= Task to complete =
All of the records should be restated word for word.

(Excerpts from a dataset)
━━━━━━━━━━━━━━━━━━━━━━━━━━━━━━

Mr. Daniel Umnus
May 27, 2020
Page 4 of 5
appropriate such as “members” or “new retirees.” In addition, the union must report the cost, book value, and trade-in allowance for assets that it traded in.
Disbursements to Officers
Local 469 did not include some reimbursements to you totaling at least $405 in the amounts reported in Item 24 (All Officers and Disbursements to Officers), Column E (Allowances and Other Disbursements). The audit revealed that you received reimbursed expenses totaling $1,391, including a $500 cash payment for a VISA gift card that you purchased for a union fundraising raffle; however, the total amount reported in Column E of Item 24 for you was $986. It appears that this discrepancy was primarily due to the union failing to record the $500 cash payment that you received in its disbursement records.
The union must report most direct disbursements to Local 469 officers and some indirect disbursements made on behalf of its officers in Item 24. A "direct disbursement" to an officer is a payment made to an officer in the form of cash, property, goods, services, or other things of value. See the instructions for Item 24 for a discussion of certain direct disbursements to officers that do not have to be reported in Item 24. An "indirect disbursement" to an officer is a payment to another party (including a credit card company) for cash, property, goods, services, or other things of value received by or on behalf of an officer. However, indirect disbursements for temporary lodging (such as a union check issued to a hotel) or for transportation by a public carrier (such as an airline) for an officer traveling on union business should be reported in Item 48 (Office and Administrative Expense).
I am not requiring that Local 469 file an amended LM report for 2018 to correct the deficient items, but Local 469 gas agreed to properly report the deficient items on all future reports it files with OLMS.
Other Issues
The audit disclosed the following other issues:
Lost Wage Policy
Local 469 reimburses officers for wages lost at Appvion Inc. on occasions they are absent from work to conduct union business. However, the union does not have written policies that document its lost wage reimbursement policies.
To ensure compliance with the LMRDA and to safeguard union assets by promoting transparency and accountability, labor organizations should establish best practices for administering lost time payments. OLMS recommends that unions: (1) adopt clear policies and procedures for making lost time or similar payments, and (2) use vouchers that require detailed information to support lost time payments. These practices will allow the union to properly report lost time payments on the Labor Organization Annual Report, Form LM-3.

━━━━━━━━━━━━━━━━━━━━━━━━━━━━━━

= Result =
Mr. Daniel Umnus
May 27, 2020
Page 4 of 5
appropriate such as “members” or “new retirees.” In addition, the union must report the cost, book value, and trade-in allowance for assets that it traded in.
Disbursements to Officers
Local 469 did not include some reimbursements to you totaling at least $405 in the amounts reported in Item 24 (All Officers and Disbursements to Officers), Column E (Allowances and Other Disbursements). The audit revealed that you received reimbursed expenses totaling $1,391, including a $500 cash payment for a VISA gift card that you purchased for a union fundraising raffle; however, the total amount reported in Column E of Item 24 for you was $986. It appears that this discrepancy was primarily due to the union failing to record the $500 cash payment that you received in its disbursement records.
The union must report most direct disbursements to Local 469 officers and some indirect disbursements made on behalf of its officers in Item 24. A "direct disbursement" to an officer is a payment made to an officer in the form of cash, property, goods, services, or other things of value. See the instructions for Item 24 for a discussion of certain direct disbursements to officers that do not have to be reported in Item 24. An "indirect disbursement" to an officer is a payment to another party (including a credit card company) for cash, property, goods, services, or other things of value received by or on behalf of an officer. However, indirect disbursements for temporary lodging (such as a union check issued to a hotel) or for transportation by a public carrier (such as an airline) for an officer traveling on union business should be reported in Item 48 (Office and Administrative Expense).
I am not requiring that Local 469 file an amended LM report for 2018 to correct the deficient items, but Local 469 gas agreed to properly report the deficient items on all future reports it files with OLMS.
Other Issues
The audit disclosed the following other issues:
Lost Wage Policy
Local 469 reimburses officers for wages lost at Appvion Inc. on occasions they are absent from work to conduct union business. However, the union does not have written policies that document its lost wage reimbursement policies.
To ensure compliance with the LMRDA and to safeguard union assets by promoting transparency and accountability, labor organizations should establish best practices for administering lost time payments. OLMS recommends that unions: (1) adopt clear policies and procedures for making lost time or similar payments, and (2) use vouchers that require detailed information to support lost time payments. These practices will allow the union to properly report lost time payments on the Labor Organization Annual Report, Form LM-3.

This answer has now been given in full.